Article About Liguria - ITALY |
6 April 2008: We are staying at a campground in the seaside town of Levanto, Italy. We even saw a couple surfers suited-up with boards in town, wandering toward the waves. Yes, we were jealous, but there was not a board-rental shop in sight anywhere! The campground was a bit rustic, which made me wonder about the toilet/shower facilities when we arrived. But to my surprise, they JUST rebuilt it. And, as a matter of fact, are still finishing. They are open-air, which is good and bad. Good for airing out smells, but it’s a little bit cold getting out of an early morning shower, but not too bad. They did a great job in the way of aesthetics and technology: sensor vessel faucets, individual trough sinks, (almost) rain showers, also on sensor, and toilets that automatically flush and sanitize after you’re done.
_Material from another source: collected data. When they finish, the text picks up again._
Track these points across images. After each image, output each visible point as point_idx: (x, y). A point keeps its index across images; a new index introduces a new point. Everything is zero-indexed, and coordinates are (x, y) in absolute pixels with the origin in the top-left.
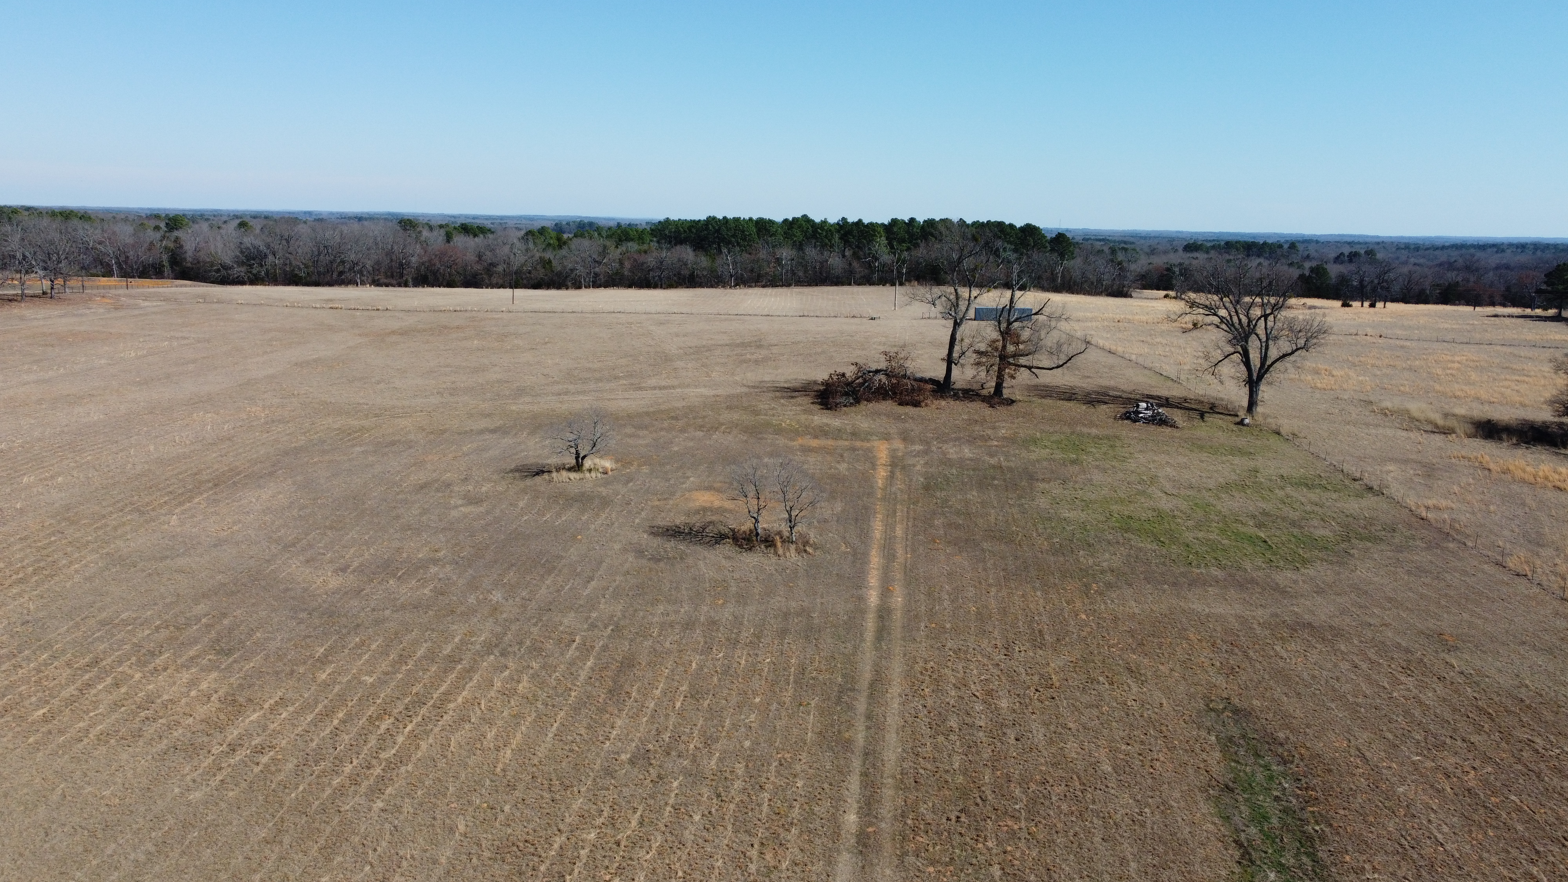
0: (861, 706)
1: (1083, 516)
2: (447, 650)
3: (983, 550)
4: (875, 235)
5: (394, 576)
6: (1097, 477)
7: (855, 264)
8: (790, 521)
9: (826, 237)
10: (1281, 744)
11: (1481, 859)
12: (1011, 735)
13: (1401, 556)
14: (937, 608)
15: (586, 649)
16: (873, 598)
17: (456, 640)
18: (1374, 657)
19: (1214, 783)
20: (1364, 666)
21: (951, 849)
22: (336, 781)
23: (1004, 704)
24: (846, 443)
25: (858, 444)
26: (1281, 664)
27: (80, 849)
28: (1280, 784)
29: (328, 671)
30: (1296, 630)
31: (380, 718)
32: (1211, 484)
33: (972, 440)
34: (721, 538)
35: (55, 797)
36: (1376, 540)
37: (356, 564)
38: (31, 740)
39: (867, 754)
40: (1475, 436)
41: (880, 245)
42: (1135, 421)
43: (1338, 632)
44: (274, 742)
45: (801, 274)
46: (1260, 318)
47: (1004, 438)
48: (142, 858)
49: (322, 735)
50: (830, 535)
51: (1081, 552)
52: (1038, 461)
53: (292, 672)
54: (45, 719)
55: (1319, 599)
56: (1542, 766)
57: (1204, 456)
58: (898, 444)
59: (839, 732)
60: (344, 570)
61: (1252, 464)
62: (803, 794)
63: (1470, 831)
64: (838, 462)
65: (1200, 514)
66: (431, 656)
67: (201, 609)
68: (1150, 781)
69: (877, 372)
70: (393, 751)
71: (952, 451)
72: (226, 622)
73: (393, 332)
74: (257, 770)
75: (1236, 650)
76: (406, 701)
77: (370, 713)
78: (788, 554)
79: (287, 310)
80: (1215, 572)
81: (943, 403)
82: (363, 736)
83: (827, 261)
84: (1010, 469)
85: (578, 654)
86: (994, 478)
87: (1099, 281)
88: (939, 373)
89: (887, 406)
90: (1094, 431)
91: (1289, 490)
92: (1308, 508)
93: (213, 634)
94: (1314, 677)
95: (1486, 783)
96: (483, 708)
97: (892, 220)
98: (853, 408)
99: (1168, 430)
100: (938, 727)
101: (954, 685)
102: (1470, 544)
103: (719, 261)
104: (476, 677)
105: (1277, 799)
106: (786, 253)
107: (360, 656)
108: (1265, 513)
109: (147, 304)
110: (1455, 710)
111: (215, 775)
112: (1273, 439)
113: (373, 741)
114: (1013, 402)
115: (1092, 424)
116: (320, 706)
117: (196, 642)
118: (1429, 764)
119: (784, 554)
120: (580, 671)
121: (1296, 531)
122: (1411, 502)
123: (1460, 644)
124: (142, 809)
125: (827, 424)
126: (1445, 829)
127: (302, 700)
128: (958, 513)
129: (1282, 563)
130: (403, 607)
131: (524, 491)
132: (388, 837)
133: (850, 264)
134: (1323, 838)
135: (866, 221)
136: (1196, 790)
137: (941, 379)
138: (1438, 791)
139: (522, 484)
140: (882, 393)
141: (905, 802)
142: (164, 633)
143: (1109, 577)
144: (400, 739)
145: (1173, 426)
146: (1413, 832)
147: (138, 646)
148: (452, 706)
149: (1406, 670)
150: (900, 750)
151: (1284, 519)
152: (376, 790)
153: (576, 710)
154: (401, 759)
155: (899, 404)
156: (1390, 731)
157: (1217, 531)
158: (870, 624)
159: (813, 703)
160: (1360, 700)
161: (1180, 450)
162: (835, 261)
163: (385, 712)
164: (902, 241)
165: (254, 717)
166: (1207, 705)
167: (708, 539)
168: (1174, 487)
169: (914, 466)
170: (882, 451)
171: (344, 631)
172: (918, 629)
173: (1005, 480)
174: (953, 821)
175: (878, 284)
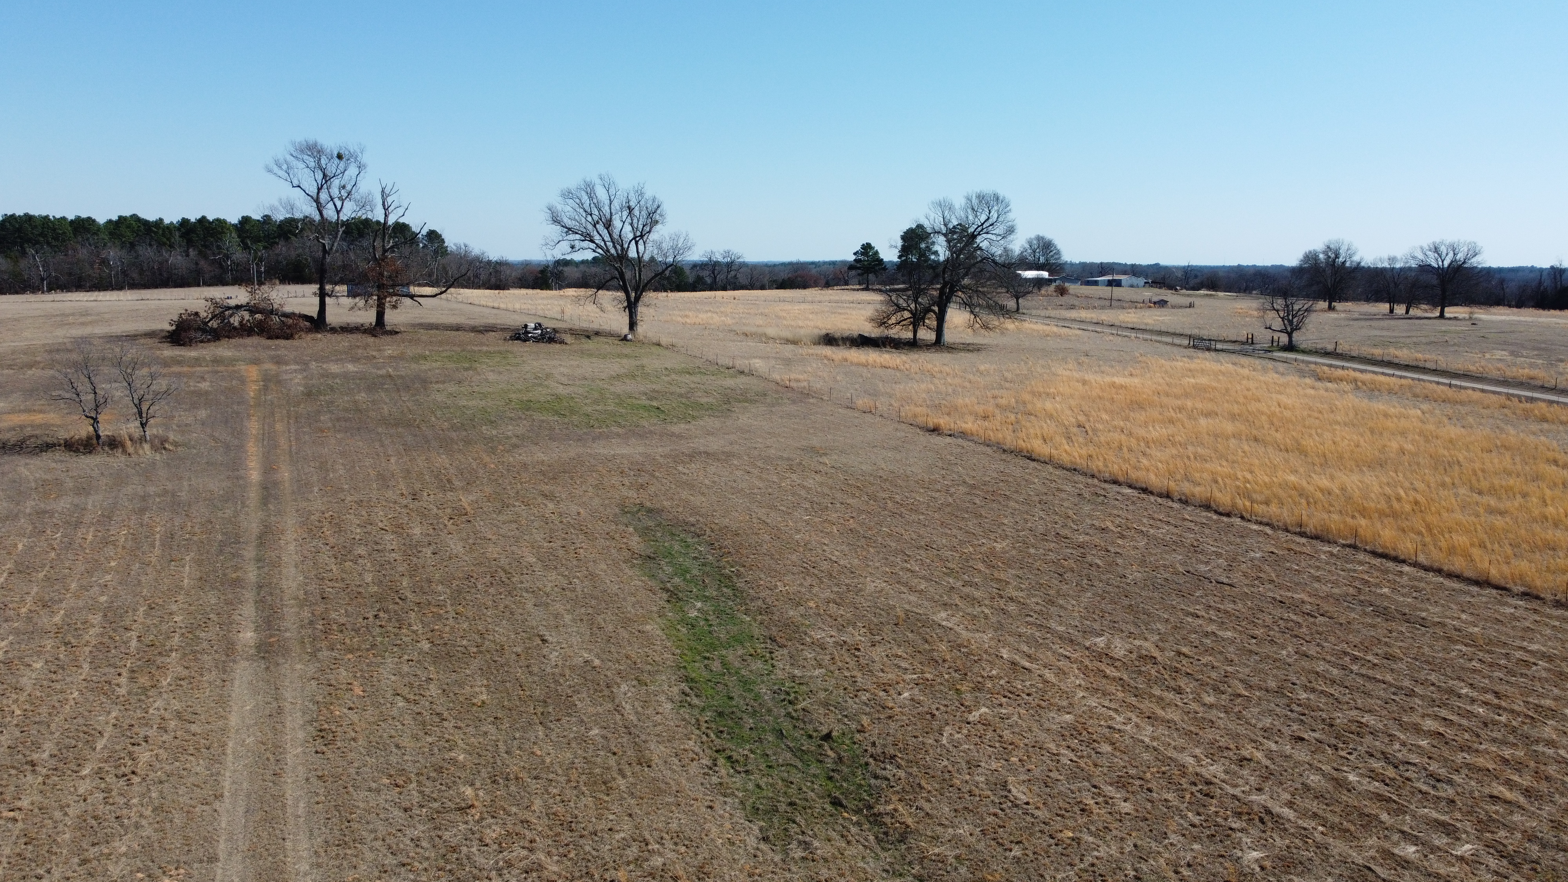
0: (249, 552)
1: (483, 403)
3: (378, 433)
6: (492, 377)
7: (202, 263)
8: (141, 417)
9: (163, 235)
10: (693, 525)
11: (868, 566)
12: (428, 551)
13: (773, 409)
14: (331, 475)
16: (255, 476)
18: (762, 466)
19: (636, 556)
20: (756, 471)
21: (371, 639)
23: (417, 531)
24: (206, 368)
25: (222, 368)
26: (684, 477)
28: (696, 549)
30: (694, 457)
32: (603, 376)
33: (355, 360)
34: (48, 447)
36: (751, 401)
39: (260, 587)
40: (819, 344)
41: (231, 241)
42: (525, 341)
43: (729, 455)
45: (135, 275)
46: (631, 241)
47: (391, 357)
50: (195, 435)
51: (484, 427)
52: (430, 370)
55: (711, 438)
56: (903, 510)
57: (594, 360)
58: (269, 366)
59: (225, 575)
61: (638, 363)
62: (183, 626)
63: (856, 552)
64: (199, 382)
65: (596, 395)
68: (575, 563)
69: (238, 307)
71: (334, 368)
75: (643, 474)
78: (141, 452)
80: (615, 429)
81: (319, 336)
83: (167, 261)
84: (402, 377)
86: (385, 384)
87: (477, 276)
88: (313, 311)
89: (254, 340)
90: (485, 348)
91: (673, 376)
92: (692, 386)
94: (714, 482)
95: (862, 524)
97: (243, 217)
98: (212, 343)
99: (558, 346)
100: (343, 554)
101: (358, 525)
102: (825, 398)
103: (23, 264)
105: (695, 558)
106: (114, 254)
108: (654, 391)
110: (831, 488)
112: (654, 349)
114: (397, 333)
115: (482, 344)
118: (817, 520)
119: (136, 452)
121: (684, 400)
122: (776, 376)
123: (828, 451)
125: (180, 356)
126: (837, 553)
128: (346, 410)
129: (675, 420)
134: (739, 575)
136: (621, 563)
137: (315, 315)
138: (827, 533)
140: (246, 330)
141: (313, 613)
143: (514, 440)
145: (562, 342)
146: (813, 559)
149: (791, 468)
150: (301, 578)
151: (672, 394)
155: (268, 338)
156: (781, 505)
157: (613, 405)
158: (253, 495)
160: (756, 491)
161: (572, 357)
162: (176, 259)
164: (257, 240)
166: (623, 510)
167: (29, 450)
168: (569, 380)
169: (291, 380)
170: (253, 372)
172: (312, 492)
173: (395, 385)
174: (371, 619)
175: (233, 284)
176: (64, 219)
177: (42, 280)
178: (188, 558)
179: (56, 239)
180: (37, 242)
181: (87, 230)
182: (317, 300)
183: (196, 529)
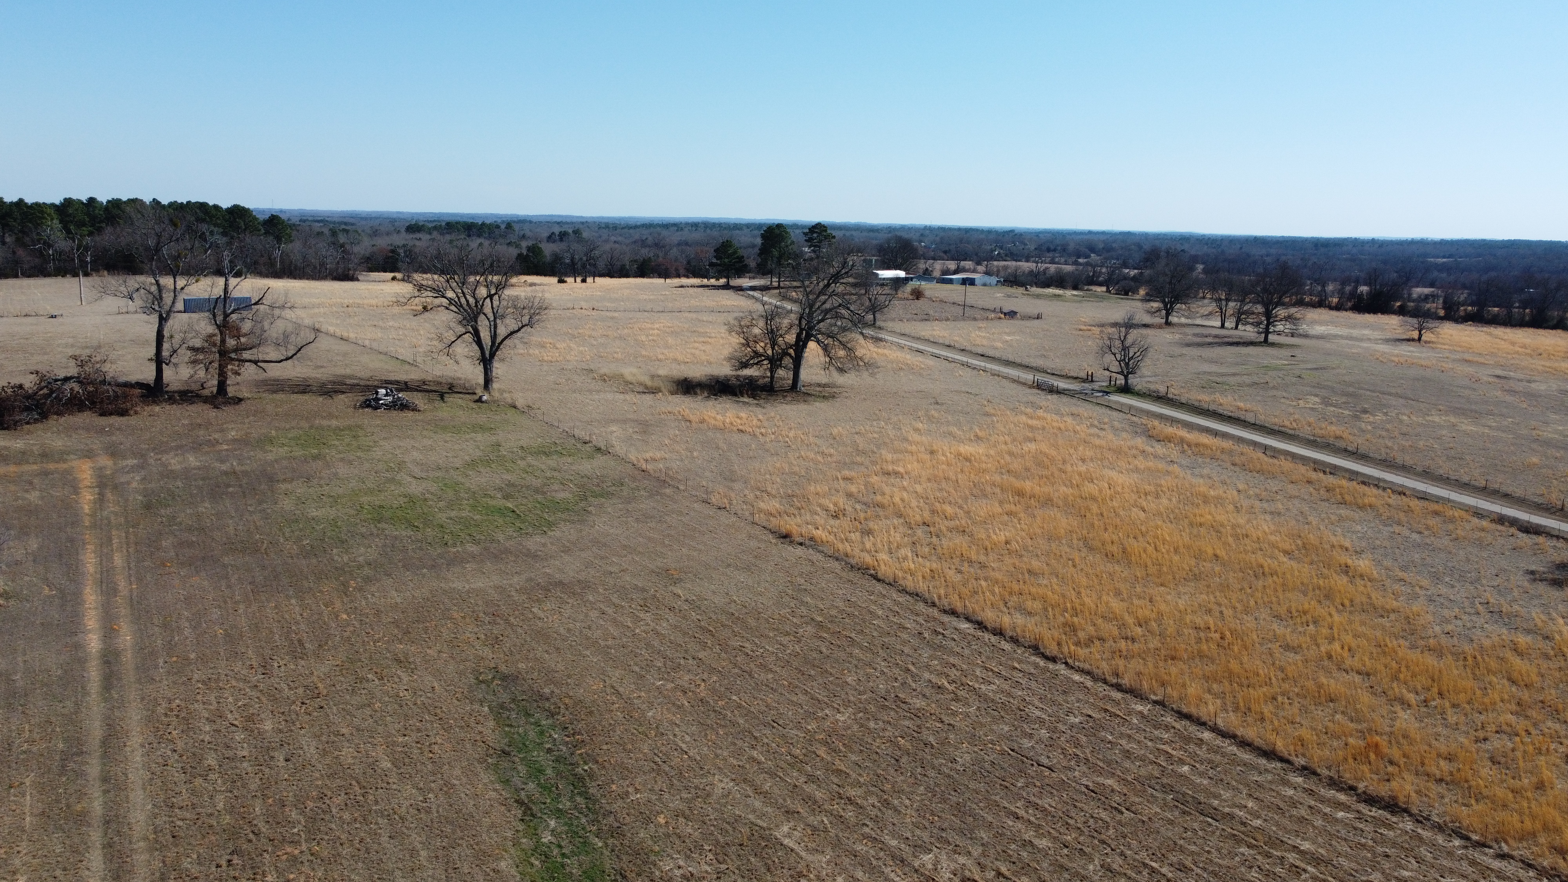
0: (94, 769)
1: (332, 513)
3: (224, 565)
4: (44, 218)
6: (343, 470)
7: (21, 252)
10: (548, 699)
11: (717, 756)
12: (280, 756)
13: (630, 507)
14: (177, 638)
16: (94, 643)
18: (616, 601)
19: (491, 751)
20: (610, 611)
23: (268, 726)
24: (35, 467)
25: (51, 466)
26: (540, 624)
28: (550, 736)
30: (549, 590)
32: (458, 463)
33: (197, 447)
36: (608, 495)
39: (107, 823)
40: (676, 393)
41: (53, 229)
42: (376, 408)
43: (585, 585)
46: (485, 299)
47: (235, 440)
50: (27, 578)
51: (335, 551)
52: (276, 461)
55: (566, 558)
56: (752, 665)
57: (448, 436)
58: (105, 461)
59: (68, 806)
61: (494, 439)
63: (706, 735)
64: (27, 491)
65: (450, 494)
68: (430, 766)
69: (66, 379)
71: (174, 462)
75: (498, 620)
80: (471, 548)
81: (157, 409)
84: (245, 473)
86: (228, 486)
87: (323, 265)
88: (148, 374)
89: (86, 418)
90: (334, 423)
91: (529, 459)
92: (548, 474)
94: (569, 630)
95: (714, 691)
97: (65, 199)
98: (39, 426)
99: (410, 414)
100: (192, 766)
101: (208, 719)
102: (682, 487)
105: (549, 751)
108: (510, 484)
110: (685, 634)
112: (511, 412)
114: (240, 400)
115: (330, 416)
118: (670, 686)
121: (539, 497)
122: (632, 457)
123: (683, 576)
125: (6, 448)
126: (688, 738)
128: (190, 529)
129: (530, 530)
133: (14, 253)
134: (591, 775)
135: (29, 200)
136: (476, 763)
137: (152, 383)
138: (679, 707)
140: (76, 404)
141: (164, 862)
143: (367, 571)
145: (415, 409)
146: (663, 749)
149: (644, 607)
150: (150, 807)
151: (528, 487)
155: (101, 415)
156: (636, 664)
157: (468, 508)
158: (94, 674)
159: (28, 782)
160: (610, 642)
161: (425, 433)
164: (81, 224)
166: (477, 679)
168: (422, 471)
169: (128, 483)
170: (85, 471)
172: (156, 667)
173: (241, 486)
175: (56, 275)
183: (36, 736)
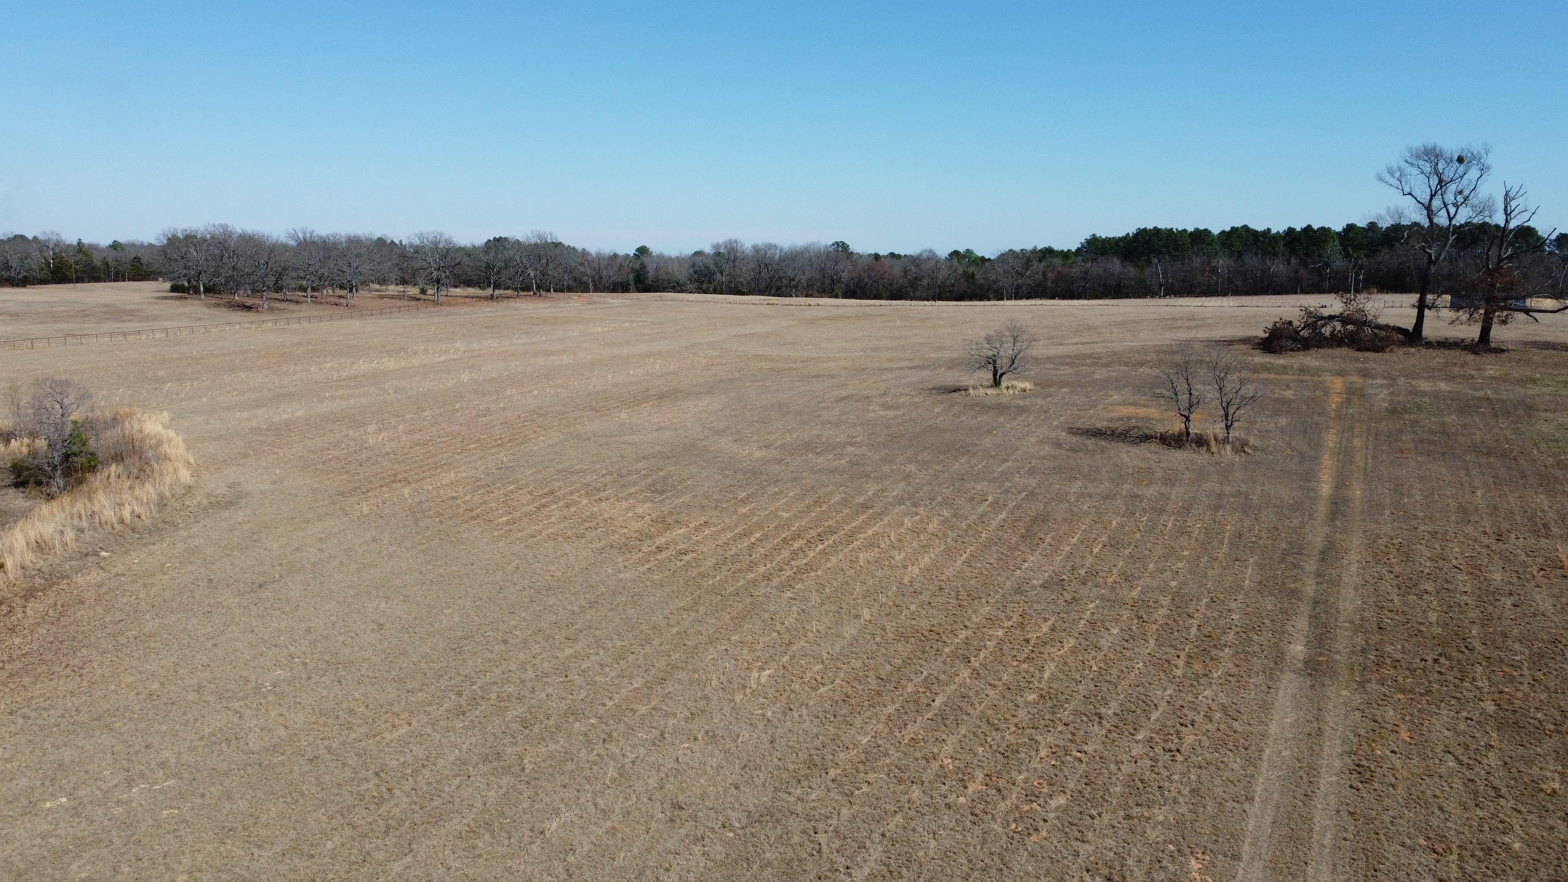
0: (1311, 566)
2: (861, 499)
3: (1465, 461)
4: (1327, 241)
5: (813, 452)
7: (1302, 271)
8: (1227, 419)
9: (1269, 244)
14: (1406, 500)
15: (997, 506)
16: (1326, 490)
17: (870, 493)
21: (1427, 683)
22: (750, 576)
24: (1293, 377)
25: (1307, 378)
27: (526, 600)
29: (748, 508)
31: (794, 539)
33: (1450, 378)
34: (1146, 438)
35: (511, 568)
37: (779, 443)
38: (495, 534)
39: (1316, 603)
41: (1333, 249)
44: (697, 548)
45: (1239, 283)
47: (1492, 378)
48: (576, 609)
49: (740, 546)
50: (1273, 441)
52: (1538, 395)
53: (716, 507)
54: (508, 523)
58: (1355, 379)
59: (1283, 583)
60: (768, 447)
62: (1239, 624)
64: (1283, 390)
66: (845, 502)
67: (639, 466)
69: (1331, 318)
70: (805, 561)
71: (1425, 386)
72: (661, 473)
73: (823, 319)
74: (679, 564)
76: (819, 530)
77: (784, 535)
78: (1223, 452)
79: (730, 305)
81: (1413, 350)
82: (777, 549)
83: (1269, 269)
84: (1502, 401)
85: (989, 509)
86: (1480, 407)
88: (1409, 323)
89: (1344, 351)
93: (650, 480)
96: (892, 538)
97: (1348, 225)
98: (1302, 353)
100: (1408, 586)
101: (1429, 558)
103: (1148, 271)
104: (886, 520)
106: (1222, 263)
107: (778, 500)
109: (613, 301)
111: (643, 565)
113: (786, 553)
114: (1503, 351)
116: (739, 529)
117: (635, 484)
119: (1219, 452)
120: (992, 521)
124: (580, 580)
125: (1270, 363)
127: (723, 524)
128: (1432, 432)
130: (820, 471)
131: (941, 402)
132: (795, 615)
133: (1297, 272)
135: (1315, 227)
137: (1411, 329)
139: (939, 398)
140: (1336, 341)
142: (608, 478)
144: (811, 554)
147: (587, 485)
148: (862, 535)
150: (1359, 602)
152: (788, 585)
153: (987, 546)
154: (809, 567)
155: (1358, 350)
158: (1322, 509)
162: (1278, 267)
163: (797, 536)
164: (1359, 247)
165: (682, 531)
167: (1132, 439)
169: (1376, 395)
170: (1338, 384)
171: (765, 484)
172: (1382, 514)
173: (1493, 409)
174: (1430, 662)
175: (1329, 292)
176: (1185, 231)
177: (1161, 286)
178: (1251, 560)
179: (1176, 250)
180: (1161, 253)
181: (1203, 241)
182: (1414, 312)
183: (1263, 534)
Levanto is the gateway to Cinque Terre (pronounced CHINK-weh TAY-reh). Literally meaning “the five lands”, this region is a national park in the region of Liguria/The Gulf of Genoa, with five tiny isolated well-preserved villages and no tourist auto traffic. Visitors hike the trails between towns, or do like we did, take the train into town and between the villages. After a lazy, rainy morning of breakfast in bed and watching Finding Nemo for about the hundredth time, the rain cleared up and we started with the furthest town and worked our way up. We were very lucky as the weather even got pretty warm and sunny in the afternoon. We got lost in tiny labyrinth-like corridors in residential areas with steep, steep stone stairways. I can’t imagine being elderly or overweight and living there! But, it definitely worked up our appetite!
We also literally ATE our way throughout four of the five towns on the first day. We ate much of the region’s “cucina tipica” (local specialties), as listed in the Rick Steves book that we picked up from the “free library” at B&W Campers. First, we started off with a morning foccacia walking to the train station in Levanto. Originating in Cinque Terre’s region of Liguria, locals say the best focaccia is made between Cinque Terre and Genoa (which we passed near the France border).
Then, a mid-day snack of fried calamari from Te la Do Io la Merenda (means “I’ll give you a snack”) topped off with a café-flavored gelato in Riomaggiore. Then, Kai woke from her nap, so we got another cheese foccacia for her. We followed up with a strawberry sorbetto for Kai in the town of Corniglia. Then, we had a wonderful dinner at a tiny little restaurant, Trattoria del Capitano in Vernazza. Here, Sean had the Tegame alla Vernazza, made with accuighe (fresh anchovies…looked and tasted more like fresh sardines), potatoes, tomatoes, white wine, olive oil and herbs. He also had fresh pasta with pesto, made with basil, half Parmigiano cow/half Pecorino sheep cheese, garlic, olive oil and pine nuts. This is also born in this region. Basil is supposed to really love the Ligurian climate.
The next day, we started off in Vernazza again. Since we arrived right before sunset, ready for dinner, we wanted to see more of the town. We woke up our calves by starting with a climb up more stone steps all the way up to the top near one of the town’s towers for a breathtaking view. The waves, which were way mellow the day before, picked up quite a bit, so we headed back down to town to sit right in front of the harbor and watch the waves crash over the breakwater. It gave us a great show!
Next, we headed to the last town, Monterosso al Mare. We strolled around and picked up a bottle of another cucina tipica, sciacchetra. This dessert wine is made from near raisons. For a regular wine, 10 kilos of grapes yields seven liters. For sciacchetra, 10 kilos makes 1.5 liters. By then, the atmosphere of Cinque Terre had really sunk-in, and we were completely on slow time. We spend the rest of our afternoon at a café while Kailani got some more time in their local playground. (PS: Thanks Christina, for recommending that we visit this place!)
By the way, we are at least getting by with speaking Italiano, at least so far. Especially in Cinque Terre, there are a lot of Americans as well as tourists in general. So, the locals all seem to understand English pretty well. For us, Italian seems like a mix between French and Spanish, with a vowel at the end of every word.